Ruszyłam w głąb lasu. Talon dotrzymywał mi kroku.
- Ciekawe czy znajdziemy tego strasznego demona - powiedziałam lekko ironicznie. Ogier, ku mojemu zdziwieniu, tylko uśmiechnął się dobrodusznie.
Byłam na tyle zauroczona wyglądem tego miejsca, że nie zauważyłam drzewa stojącego przede mną. Wpadłam prosto na nie.
- Nic ci nie jest? - zapytał Talon, który za wszelką cenę próbował ukryć swój uśmiech.
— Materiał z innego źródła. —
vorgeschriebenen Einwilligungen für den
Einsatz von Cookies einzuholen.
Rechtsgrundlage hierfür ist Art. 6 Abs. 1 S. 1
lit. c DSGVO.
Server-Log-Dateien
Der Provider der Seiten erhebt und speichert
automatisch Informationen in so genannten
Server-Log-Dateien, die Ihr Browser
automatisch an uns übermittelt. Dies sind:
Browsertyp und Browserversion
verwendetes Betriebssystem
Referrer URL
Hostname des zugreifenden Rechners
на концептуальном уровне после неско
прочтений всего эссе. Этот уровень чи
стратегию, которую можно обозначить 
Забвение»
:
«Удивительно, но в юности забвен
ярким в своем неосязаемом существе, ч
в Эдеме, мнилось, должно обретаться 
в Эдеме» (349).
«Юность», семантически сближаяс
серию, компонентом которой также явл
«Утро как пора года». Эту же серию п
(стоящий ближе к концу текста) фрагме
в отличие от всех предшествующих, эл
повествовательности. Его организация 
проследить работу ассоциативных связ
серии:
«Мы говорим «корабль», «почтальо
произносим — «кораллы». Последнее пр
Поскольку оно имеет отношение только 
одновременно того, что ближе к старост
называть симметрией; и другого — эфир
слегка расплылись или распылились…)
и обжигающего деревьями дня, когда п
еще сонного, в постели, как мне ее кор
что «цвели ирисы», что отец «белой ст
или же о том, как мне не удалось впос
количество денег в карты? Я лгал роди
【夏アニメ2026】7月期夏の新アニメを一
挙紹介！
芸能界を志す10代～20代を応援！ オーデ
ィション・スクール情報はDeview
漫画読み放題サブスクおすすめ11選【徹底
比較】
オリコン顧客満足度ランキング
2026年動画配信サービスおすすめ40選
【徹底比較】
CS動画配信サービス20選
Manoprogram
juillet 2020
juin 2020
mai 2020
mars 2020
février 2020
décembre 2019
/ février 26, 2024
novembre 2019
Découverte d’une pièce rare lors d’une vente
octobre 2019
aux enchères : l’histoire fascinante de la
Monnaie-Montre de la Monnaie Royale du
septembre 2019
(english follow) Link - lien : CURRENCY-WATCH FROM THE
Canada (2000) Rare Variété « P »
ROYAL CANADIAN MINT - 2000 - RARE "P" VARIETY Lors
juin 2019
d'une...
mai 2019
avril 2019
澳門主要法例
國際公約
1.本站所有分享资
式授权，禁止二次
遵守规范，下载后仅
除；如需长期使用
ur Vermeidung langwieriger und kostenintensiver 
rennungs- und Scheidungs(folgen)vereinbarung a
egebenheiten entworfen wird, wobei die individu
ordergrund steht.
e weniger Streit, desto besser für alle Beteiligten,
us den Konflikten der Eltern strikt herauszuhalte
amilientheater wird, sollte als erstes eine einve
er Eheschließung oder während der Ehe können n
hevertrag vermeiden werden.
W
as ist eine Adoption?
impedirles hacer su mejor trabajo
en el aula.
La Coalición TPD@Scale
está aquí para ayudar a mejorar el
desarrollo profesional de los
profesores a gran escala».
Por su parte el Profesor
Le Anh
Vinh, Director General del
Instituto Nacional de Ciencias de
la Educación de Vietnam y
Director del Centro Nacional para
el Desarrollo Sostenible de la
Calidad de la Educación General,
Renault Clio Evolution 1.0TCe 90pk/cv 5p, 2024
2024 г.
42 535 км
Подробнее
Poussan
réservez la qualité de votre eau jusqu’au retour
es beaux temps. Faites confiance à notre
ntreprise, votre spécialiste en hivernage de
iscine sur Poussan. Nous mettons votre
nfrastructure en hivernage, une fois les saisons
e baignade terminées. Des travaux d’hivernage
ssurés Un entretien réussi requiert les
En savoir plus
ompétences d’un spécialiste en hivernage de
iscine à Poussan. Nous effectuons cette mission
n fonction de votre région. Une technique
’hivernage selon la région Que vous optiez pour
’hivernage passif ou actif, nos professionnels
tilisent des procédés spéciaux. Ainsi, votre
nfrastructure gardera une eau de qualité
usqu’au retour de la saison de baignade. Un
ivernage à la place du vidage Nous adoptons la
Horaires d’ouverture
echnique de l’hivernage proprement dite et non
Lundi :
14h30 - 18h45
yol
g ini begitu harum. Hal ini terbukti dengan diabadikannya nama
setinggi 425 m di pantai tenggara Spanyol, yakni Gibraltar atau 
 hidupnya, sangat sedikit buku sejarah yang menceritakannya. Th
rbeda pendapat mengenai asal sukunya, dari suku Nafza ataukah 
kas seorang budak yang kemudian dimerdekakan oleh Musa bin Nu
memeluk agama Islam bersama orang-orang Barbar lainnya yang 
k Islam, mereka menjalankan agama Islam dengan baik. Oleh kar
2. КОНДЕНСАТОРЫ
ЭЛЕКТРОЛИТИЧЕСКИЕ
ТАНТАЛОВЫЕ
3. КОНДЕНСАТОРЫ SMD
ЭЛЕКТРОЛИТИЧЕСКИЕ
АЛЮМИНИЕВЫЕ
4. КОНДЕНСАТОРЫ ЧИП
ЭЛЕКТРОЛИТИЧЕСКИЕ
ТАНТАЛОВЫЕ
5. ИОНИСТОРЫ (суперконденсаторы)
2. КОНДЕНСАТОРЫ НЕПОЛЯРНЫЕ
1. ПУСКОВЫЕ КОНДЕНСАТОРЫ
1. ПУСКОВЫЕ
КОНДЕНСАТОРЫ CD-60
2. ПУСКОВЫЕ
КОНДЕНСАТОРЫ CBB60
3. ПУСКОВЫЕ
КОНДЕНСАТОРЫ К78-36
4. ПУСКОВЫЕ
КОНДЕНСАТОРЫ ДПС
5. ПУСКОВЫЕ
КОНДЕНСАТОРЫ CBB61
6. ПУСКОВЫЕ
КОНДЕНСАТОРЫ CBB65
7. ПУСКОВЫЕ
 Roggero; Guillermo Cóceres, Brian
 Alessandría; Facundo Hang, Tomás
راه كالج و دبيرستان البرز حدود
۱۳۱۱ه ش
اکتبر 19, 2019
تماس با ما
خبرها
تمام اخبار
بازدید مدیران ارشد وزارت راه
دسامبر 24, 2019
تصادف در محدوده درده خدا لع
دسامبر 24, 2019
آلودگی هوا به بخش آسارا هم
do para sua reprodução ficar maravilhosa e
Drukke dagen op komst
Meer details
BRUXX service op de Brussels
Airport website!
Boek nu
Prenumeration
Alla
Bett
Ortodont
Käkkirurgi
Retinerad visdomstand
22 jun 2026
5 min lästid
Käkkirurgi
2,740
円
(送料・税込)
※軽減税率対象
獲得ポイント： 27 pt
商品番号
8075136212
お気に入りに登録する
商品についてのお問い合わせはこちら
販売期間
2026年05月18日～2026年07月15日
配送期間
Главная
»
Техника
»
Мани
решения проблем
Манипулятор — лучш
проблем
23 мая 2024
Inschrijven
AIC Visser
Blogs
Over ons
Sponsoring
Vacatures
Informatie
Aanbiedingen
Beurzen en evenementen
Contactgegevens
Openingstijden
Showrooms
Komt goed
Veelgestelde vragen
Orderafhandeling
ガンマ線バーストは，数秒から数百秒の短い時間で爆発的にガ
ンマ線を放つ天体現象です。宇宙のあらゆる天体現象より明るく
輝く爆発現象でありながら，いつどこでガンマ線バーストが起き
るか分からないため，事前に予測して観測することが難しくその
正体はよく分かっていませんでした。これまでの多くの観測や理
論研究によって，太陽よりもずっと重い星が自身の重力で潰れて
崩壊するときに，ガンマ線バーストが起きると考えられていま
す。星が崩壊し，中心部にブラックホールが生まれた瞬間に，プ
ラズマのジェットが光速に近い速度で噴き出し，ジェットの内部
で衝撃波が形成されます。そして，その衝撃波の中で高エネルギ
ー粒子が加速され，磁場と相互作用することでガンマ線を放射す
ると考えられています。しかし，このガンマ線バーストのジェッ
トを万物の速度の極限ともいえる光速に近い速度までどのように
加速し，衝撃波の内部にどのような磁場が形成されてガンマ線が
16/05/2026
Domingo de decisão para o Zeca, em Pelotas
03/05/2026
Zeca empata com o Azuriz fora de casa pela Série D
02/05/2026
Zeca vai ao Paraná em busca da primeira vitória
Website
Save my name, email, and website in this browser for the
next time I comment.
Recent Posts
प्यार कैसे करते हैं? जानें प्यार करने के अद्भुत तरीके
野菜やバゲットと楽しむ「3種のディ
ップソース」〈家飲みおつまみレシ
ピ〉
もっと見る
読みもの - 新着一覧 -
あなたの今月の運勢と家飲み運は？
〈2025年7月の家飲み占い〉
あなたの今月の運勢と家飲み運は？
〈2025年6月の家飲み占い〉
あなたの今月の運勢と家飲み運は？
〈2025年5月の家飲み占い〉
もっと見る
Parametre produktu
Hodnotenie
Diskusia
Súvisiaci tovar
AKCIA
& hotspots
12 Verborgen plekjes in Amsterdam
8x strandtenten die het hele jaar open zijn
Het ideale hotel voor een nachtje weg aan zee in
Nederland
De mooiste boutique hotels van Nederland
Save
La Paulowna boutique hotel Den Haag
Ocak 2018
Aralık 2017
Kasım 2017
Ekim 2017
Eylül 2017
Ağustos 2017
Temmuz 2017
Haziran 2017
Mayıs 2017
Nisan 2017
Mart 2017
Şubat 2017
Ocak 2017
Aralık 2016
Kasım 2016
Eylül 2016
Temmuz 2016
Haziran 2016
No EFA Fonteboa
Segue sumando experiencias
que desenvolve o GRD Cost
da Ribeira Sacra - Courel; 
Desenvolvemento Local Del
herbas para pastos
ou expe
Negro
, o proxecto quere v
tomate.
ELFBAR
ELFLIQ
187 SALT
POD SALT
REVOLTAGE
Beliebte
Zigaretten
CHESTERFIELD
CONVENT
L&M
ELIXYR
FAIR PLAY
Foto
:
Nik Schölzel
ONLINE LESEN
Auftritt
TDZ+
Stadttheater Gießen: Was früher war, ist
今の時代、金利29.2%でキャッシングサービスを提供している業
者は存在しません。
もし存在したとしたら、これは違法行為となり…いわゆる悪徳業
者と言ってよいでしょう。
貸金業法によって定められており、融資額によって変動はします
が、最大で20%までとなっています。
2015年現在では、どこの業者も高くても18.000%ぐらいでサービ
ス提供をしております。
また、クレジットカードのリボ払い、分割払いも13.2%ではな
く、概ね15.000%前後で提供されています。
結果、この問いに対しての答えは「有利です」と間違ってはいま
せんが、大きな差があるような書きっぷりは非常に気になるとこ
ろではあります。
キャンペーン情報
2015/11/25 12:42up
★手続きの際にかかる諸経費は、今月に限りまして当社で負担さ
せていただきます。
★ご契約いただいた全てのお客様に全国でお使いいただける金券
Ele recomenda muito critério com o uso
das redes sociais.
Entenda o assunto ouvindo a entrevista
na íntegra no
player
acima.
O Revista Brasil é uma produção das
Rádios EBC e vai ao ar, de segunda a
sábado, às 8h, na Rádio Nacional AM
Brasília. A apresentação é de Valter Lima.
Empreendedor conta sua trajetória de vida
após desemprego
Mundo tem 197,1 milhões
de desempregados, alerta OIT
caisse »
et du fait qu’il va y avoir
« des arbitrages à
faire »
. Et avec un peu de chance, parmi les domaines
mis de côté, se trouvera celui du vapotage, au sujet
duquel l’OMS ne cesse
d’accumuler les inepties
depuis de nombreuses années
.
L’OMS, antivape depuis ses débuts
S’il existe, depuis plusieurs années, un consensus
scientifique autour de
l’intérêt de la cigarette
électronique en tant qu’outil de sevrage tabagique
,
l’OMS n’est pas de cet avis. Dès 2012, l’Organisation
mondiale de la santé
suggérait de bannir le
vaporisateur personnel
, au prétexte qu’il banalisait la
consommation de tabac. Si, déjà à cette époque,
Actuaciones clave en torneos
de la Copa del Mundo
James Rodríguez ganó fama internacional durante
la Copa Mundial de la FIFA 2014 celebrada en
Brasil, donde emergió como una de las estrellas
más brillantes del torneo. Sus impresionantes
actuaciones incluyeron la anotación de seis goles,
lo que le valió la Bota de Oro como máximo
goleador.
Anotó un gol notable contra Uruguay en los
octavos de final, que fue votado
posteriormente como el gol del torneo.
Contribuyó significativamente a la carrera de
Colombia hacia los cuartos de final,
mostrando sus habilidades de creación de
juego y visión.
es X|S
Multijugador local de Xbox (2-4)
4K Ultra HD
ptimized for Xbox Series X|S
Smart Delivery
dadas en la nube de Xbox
- Nie - odwarknęłam czując wielkie upokorzenie. Jak mogłam być aż taką niezdarą? Moja grzywa i ogon zaczęły się nagrzewać, a po chwili stanęły w ogniu. Była to jedyna oznaka tego, że jestem zła.
- Może to ja jestem tym demonem - powiedziałam lekko żartobliwie, aby rozluźnić atmosferę.